PA students from across the state recently gathered at Campbell in the Tracey F. Smith Hall of Nursing and Health Sciences to hone their skills and to learn more about ultrasound techniques through didactic and hands-on sessions.
“Our PA program collaborated with the NCAPA to host the workshop in our state-of-the-art facility where we were able to provide an overview of broadly useful exams, including Focused Assessment with Sonography in Trauma (FAST), basic cardiac and abdominal aorta scanning,” said Dr. Pete Fenn, director of Programmatic and Professional Development and associate professor of Physician Assistant Practice. “Attendees had didactic instruction on the fundamentals of point-of-care ultrasound (POCUS), followed by small-group, hands-on sessions with live models and high-fidelity ultrasound simulators.”
Justin Gambini, assistant professor of Physician Assistant Practice, shared about the day. “The objective of our workshop was to introduce ultrasonography to PAs in varied stages of training to increase their knowledge of cardiac and abdominal ultrasonography. The goal was to help these providers with day to day clinical decision-making and to help reduce delays in care and treatment.
“As a PA who has practiced emergency and critical care medicine for many years, I believe the more widespread we can make competency in POCUS the more added benefit to reducing the burden on radiology or emergency departments, particularly those associated with expensive emergent exams, freeing up resources and improving access to care, which is greatly needed nationwide.”

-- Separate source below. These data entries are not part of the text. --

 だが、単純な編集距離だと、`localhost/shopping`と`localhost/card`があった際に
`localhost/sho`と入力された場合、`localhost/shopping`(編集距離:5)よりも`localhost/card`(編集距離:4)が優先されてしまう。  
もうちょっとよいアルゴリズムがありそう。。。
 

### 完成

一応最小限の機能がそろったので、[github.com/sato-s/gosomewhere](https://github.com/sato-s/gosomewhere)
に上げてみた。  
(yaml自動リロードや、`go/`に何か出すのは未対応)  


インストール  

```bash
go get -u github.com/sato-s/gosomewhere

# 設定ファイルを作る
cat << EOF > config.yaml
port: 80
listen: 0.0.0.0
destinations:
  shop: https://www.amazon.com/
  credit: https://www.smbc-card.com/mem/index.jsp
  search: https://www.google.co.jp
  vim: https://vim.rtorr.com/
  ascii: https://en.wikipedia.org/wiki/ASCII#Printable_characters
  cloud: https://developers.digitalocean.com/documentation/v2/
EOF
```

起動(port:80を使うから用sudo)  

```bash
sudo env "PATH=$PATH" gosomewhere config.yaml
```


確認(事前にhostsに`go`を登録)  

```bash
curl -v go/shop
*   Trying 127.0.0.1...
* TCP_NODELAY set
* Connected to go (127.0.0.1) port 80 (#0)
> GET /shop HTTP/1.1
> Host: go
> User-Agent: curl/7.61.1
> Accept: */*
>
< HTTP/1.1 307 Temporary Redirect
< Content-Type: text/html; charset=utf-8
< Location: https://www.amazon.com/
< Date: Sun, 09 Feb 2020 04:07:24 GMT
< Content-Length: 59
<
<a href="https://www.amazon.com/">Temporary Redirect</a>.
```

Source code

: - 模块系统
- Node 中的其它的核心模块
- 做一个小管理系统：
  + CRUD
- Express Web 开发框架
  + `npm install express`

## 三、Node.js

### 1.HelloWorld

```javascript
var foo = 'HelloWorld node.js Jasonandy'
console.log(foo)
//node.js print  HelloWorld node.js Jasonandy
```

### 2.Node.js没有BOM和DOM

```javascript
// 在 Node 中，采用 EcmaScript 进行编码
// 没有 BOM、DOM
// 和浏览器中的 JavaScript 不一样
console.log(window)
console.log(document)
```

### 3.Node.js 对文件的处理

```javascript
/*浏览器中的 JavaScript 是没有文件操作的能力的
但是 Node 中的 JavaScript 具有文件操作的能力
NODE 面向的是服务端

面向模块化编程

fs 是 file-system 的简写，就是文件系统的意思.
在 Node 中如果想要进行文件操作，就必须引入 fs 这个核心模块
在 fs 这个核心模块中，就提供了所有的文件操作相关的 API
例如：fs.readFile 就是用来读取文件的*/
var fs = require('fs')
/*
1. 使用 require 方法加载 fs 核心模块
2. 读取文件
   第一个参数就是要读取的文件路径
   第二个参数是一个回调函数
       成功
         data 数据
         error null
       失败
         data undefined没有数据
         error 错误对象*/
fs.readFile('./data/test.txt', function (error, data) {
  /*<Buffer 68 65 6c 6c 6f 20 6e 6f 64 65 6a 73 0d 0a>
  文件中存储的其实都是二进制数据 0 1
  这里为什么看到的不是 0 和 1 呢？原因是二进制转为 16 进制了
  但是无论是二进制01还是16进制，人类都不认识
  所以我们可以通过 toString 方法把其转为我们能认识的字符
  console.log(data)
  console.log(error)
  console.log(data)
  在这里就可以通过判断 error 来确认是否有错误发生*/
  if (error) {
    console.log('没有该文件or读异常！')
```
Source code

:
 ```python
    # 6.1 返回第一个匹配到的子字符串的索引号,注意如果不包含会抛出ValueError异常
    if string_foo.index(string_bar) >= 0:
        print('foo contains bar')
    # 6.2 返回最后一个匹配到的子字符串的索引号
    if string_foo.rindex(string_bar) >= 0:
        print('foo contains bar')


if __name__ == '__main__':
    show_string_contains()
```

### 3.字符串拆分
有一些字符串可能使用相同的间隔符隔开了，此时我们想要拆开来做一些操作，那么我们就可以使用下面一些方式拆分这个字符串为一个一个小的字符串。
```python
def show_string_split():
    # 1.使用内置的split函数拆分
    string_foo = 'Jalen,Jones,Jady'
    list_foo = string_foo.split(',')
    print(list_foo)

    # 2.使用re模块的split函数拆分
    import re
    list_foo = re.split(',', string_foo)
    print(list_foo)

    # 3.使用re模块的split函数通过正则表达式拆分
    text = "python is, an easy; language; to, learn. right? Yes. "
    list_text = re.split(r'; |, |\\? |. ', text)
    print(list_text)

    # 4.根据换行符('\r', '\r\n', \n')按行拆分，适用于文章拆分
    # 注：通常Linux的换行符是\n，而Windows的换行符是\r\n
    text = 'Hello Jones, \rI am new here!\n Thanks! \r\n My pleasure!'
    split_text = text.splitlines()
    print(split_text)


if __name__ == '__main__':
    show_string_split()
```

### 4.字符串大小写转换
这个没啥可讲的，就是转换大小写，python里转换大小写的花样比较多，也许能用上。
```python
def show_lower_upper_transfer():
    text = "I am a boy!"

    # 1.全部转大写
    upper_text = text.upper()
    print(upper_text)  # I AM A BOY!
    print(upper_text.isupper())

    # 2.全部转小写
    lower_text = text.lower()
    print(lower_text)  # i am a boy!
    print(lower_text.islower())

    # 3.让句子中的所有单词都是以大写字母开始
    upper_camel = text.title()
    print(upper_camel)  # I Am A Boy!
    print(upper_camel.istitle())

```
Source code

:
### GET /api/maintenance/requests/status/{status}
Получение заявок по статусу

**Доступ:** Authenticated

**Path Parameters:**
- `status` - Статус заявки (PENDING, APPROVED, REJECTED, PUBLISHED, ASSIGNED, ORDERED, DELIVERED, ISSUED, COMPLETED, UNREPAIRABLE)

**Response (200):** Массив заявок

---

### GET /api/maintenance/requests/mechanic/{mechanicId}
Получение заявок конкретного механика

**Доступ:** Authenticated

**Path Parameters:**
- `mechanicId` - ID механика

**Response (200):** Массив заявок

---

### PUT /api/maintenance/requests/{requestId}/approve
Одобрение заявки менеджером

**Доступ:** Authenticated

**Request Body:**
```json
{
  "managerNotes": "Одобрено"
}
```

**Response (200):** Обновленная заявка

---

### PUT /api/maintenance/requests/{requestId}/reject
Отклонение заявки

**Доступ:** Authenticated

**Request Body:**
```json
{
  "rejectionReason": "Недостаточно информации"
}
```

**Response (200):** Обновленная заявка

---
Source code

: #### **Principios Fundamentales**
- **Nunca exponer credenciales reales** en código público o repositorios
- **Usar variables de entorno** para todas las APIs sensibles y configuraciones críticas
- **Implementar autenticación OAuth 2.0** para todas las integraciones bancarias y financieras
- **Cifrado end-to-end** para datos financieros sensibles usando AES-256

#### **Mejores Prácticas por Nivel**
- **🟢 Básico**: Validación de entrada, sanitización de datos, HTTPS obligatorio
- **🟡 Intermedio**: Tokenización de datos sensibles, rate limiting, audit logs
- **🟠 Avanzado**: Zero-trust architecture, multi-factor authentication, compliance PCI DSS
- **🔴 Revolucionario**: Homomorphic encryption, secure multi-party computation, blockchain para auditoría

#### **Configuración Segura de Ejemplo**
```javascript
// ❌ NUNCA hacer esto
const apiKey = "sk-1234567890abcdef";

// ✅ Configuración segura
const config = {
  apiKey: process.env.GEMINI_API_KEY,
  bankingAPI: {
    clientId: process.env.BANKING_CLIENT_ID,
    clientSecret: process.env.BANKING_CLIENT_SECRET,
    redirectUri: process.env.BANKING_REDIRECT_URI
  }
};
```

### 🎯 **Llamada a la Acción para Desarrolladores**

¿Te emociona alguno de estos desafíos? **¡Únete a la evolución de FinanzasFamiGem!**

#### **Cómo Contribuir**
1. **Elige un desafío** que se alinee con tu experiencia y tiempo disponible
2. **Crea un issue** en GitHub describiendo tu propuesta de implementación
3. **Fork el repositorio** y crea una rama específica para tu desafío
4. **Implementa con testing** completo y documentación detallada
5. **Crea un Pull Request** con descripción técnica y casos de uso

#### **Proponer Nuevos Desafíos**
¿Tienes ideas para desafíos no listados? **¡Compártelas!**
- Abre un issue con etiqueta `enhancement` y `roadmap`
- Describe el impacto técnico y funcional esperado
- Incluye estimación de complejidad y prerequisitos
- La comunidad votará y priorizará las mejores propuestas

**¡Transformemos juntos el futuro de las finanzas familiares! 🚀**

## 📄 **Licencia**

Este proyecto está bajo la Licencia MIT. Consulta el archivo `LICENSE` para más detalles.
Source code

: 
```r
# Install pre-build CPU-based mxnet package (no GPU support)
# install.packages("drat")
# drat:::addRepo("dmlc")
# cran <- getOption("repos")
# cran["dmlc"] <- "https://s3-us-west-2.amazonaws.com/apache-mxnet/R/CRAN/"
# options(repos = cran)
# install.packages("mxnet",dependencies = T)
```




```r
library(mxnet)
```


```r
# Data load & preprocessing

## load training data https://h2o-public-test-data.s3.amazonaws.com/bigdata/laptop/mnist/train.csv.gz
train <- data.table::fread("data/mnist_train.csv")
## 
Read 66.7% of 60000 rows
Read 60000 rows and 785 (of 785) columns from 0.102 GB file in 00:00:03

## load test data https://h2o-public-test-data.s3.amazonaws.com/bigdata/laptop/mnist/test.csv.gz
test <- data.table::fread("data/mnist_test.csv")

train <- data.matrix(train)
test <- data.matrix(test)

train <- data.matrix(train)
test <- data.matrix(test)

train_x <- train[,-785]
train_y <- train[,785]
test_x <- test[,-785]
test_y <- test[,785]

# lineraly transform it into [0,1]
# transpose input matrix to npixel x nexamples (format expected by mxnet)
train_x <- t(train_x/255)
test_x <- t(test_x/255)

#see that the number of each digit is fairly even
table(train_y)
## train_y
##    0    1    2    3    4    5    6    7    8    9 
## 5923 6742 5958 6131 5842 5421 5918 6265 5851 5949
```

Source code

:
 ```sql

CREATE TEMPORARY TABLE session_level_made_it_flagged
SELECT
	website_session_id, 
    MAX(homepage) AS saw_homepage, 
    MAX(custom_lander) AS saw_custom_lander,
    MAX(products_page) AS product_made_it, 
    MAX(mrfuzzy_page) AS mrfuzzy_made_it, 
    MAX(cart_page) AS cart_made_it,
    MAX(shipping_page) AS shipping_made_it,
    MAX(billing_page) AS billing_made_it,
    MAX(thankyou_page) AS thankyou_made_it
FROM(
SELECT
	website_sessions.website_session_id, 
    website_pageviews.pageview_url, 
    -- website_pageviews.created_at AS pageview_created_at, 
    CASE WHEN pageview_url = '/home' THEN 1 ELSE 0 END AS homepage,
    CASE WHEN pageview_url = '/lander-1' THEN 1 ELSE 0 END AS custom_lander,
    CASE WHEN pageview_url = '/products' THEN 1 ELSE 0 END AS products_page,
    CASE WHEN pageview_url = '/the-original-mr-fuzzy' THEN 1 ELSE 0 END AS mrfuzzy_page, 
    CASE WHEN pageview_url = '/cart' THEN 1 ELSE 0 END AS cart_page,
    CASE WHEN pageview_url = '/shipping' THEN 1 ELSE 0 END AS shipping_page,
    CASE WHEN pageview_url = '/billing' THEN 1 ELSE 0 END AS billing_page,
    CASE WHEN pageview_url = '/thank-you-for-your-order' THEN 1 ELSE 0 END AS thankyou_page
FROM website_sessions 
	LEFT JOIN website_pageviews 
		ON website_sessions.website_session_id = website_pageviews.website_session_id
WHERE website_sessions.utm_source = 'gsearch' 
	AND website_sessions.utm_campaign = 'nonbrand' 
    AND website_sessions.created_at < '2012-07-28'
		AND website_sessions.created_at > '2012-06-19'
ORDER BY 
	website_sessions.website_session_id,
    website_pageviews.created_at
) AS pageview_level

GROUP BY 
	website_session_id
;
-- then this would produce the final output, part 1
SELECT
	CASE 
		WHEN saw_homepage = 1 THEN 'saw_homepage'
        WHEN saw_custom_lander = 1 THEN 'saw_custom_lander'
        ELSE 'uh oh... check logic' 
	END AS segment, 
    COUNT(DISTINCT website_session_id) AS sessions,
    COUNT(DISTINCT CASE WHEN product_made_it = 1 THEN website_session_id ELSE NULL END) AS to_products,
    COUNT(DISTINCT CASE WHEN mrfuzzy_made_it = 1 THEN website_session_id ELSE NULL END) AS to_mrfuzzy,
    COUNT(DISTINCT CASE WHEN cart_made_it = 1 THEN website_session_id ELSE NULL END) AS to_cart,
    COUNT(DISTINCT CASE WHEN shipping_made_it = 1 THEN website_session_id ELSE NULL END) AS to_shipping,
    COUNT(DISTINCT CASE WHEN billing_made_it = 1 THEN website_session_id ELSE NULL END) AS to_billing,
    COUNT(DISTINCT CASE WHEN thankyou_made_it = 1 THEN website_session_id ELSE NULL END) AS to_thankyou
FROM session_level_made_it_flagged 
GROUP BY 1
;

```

Gambini went on to explain more about point-of-care ultrasound. “As POCUS is expanding across all medical specialties, the benefits of ultrasound technology are becoming more apparent. Not only can POCUS complement the history and physical exam, providing more detail to inform clinical decisions, but recent studies have indicated that POCUS is an effective tool that can reduce costs of advanced imaging, improve patient care and patient safety, and increase face-to-face interactions between provider and patient, thus increasing patient satisfaction.”